Ava Clark is more skilled in the kitchen than most people I know. She's got a repertoire of tried-and-true recipes that only comes with spending years in the kitchen—testing this, experimenting with that. Seared pork chops glazed in a rich, tangy reduction of white wine, Dijon mustard, and red wine vinegar: a house specialty. Charred sardines with a side of escarole: easy, late-summer snacking. Expertly sliced avocado sprinkled with flaky sea salt: just another Tuesday.
The only difference between Ava and, well, pretty much any home cook I've ever met?
She's 11 years old.
Of course, it shouldn't come as a huge surprise that Ava found an early niche in cooking—her mom is Alex Guarnaschelli, a Food Network star, Iron Chef, and the executive chef at Butter in New York City.
But it wasn't necessarily a given.
"I felt really strongly that Ava should 'find' the kitchen on her own terms," Chef Guarnaschelli said recently over email. Which she did. After discovering a 9-year-old Ava carefully slicing button mushrooms, gently cooking them in butter, and adding a squeeze of lemon to round out the dish with a bit of acidity, "That's when I knew," she told me.
Ava, however, has known a bit longer than that. "I have loved cooking for the last four to five years," she said.
Still, it's easy to see where she gets her inspiration from—or at least that's what you'd think.
Much to her mom's lighthearted chagrin, Ava counts her cooking heroes as Julia Child and Gordon Ramsay, and is already starting to display some of their chef-y intuition.
"Ava is very territorial and independent about cooking. She acts like a chef," Guarnaschelli said. "She also has such a natural instinct that I don’t want to get in her way."
"I like it when my mom is in the kitchen but leaves me alone to cook something on my own," Ava told me. And if she has a question or two, Guarnaschelli is always there to lend her expertise or share a bit of wisdom. "My mom is teaching me patience. There are those moments where there is nothing to do but wait for food to cook.

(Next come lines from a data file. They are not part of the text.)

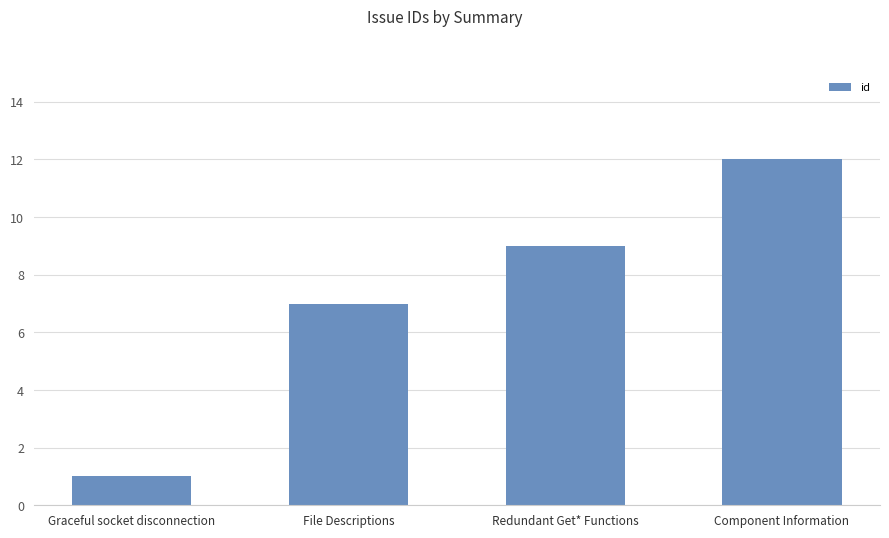

Rank the categories by value from highest to lowest.

Component Information, Redundant Get* Functions, File Descriptions, Graceful socket disconnection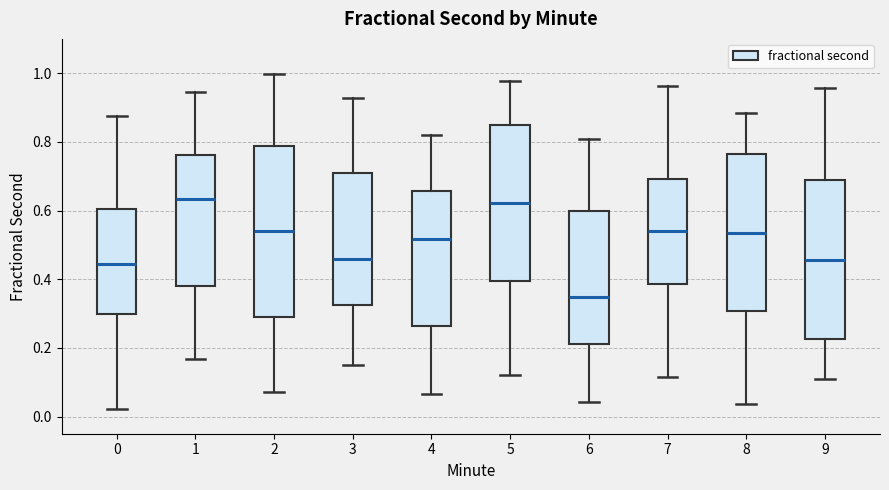

Where does the median line of the box at x = 6 sit on the y-axis? The values are not printed on the chart, so give them approximately, as read against the axis.

0.34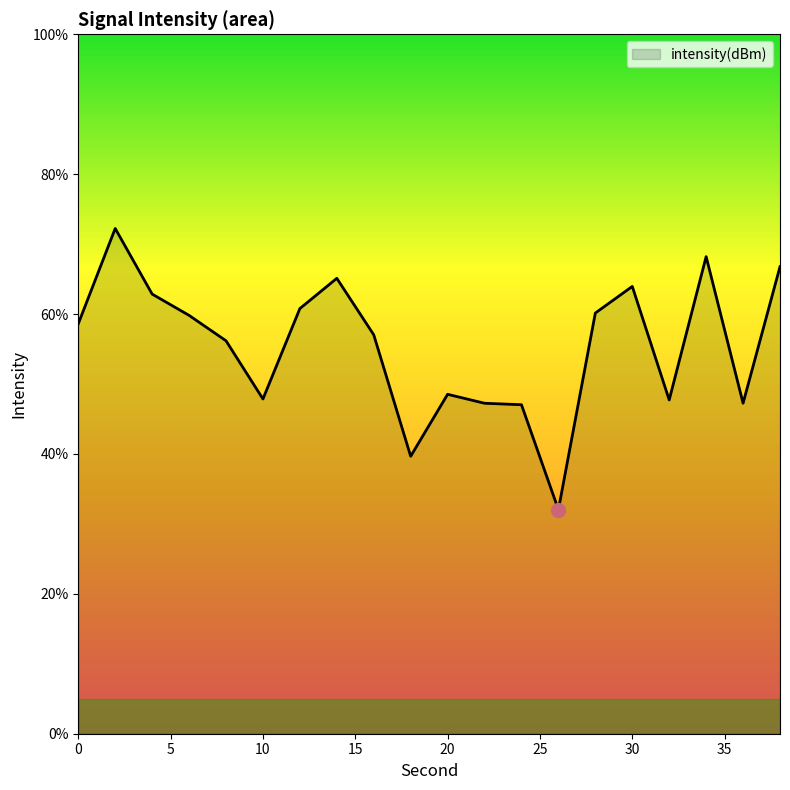

What is the minimum value shown in the chart?

32.0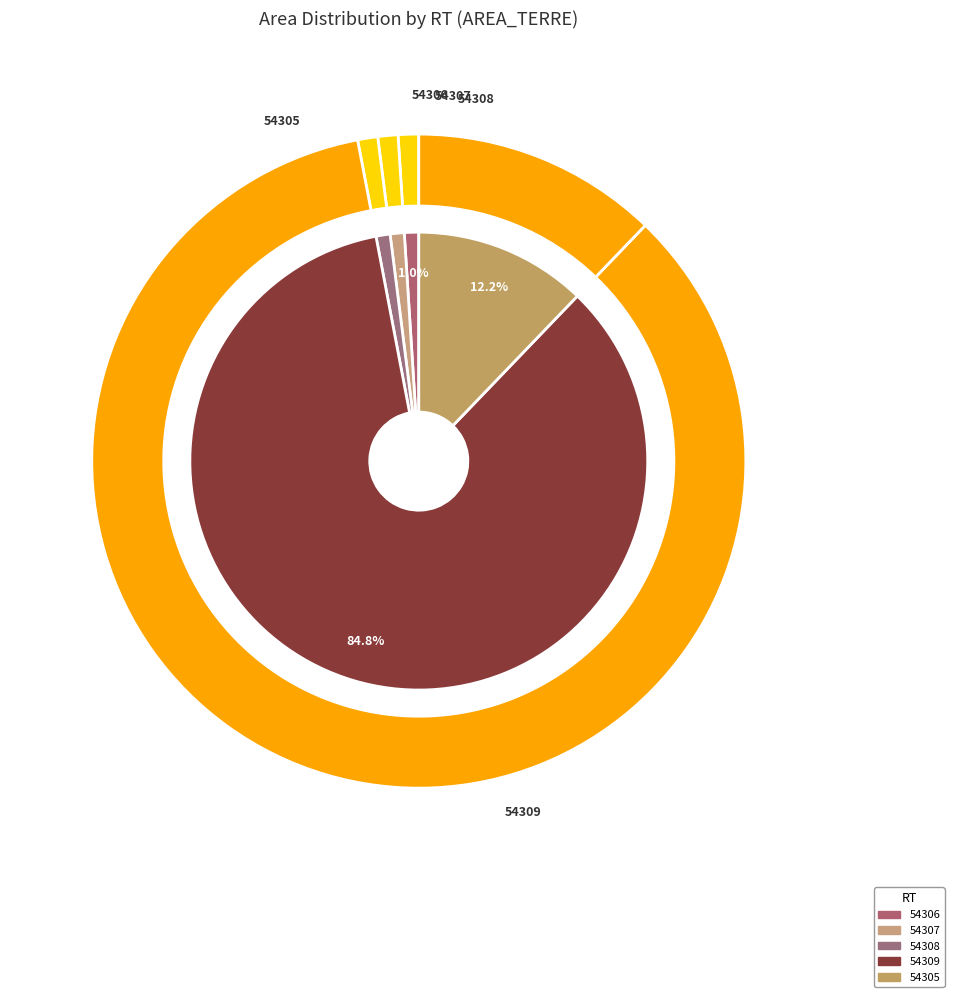

Count the number of slices in the pie.

5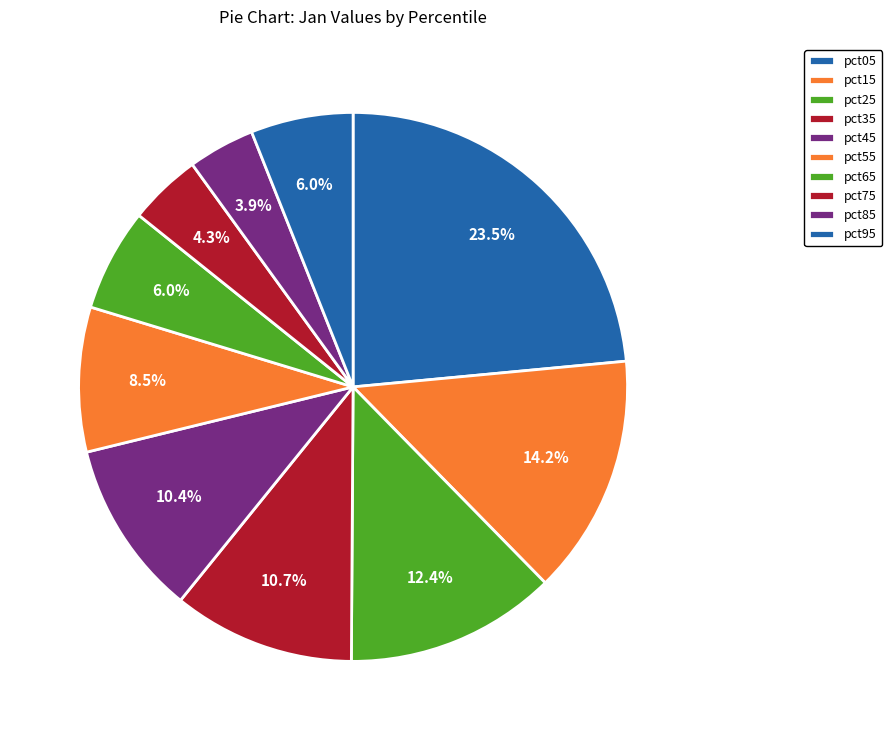

Between pct05 and pct45, which is larger?

pct05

I am learning about that."
But that doesn't stop the soon-to-be teenager from poking fun at her mom's culinary chops at least every once in awhile: "She thinks she’s so cool because she is an Iron Chef."
There's no denying, though, that the two connect over their shared love of food. "We recently visited Rome, Italy together where we bonded over the beauty of a whole, steamed artichoke," Guarnaschelli told me. "We discussed the beauty of gloriously, if ever-so-slightly overcooked vegetables that characterize the great cooking of Rome. She has such a nuanced understanding of what deliciousness is—I didn’t have any of that at her age."
But will she become a chef? According to Guarnaschelli, that couldn't matter less: "The jury is not out yet on whether I will find behind the stove of a restaurant somewhere...although, it certainly wouldn’t surprise me."
What matters more is that Ava finds something she loves, a lesson Guarnaschelli's own parents taught her. "I don’t care if she becomes an accountant, fire fighter, vacuum cleaner salesperson, deep sea diver, writer or chef. I’m totally excited to watch her life unfold."
Ava, who plans to spend a portion of this summer tending to a vegetable and herb garden (garlic "garden" bread will surely be on her menu this season), is inspiringly resolute: "I want to own my own restaurant and be my own boss." Right now she's thinking she may want to open a Mexican or tapas-style spot, or maybe even a wine bar. In the meantime, she'll be hosting a master class alongside her mom at this year's New York City Food and Wine Festival and, you know, finishing her homework after school.
When she does make it big, whether it's as a chef or deep sea diver, Ava has one other goal she wants to check off her list.
"I want to take my mom to Paris as a present," she said, "and thank her for being a pretty good mother."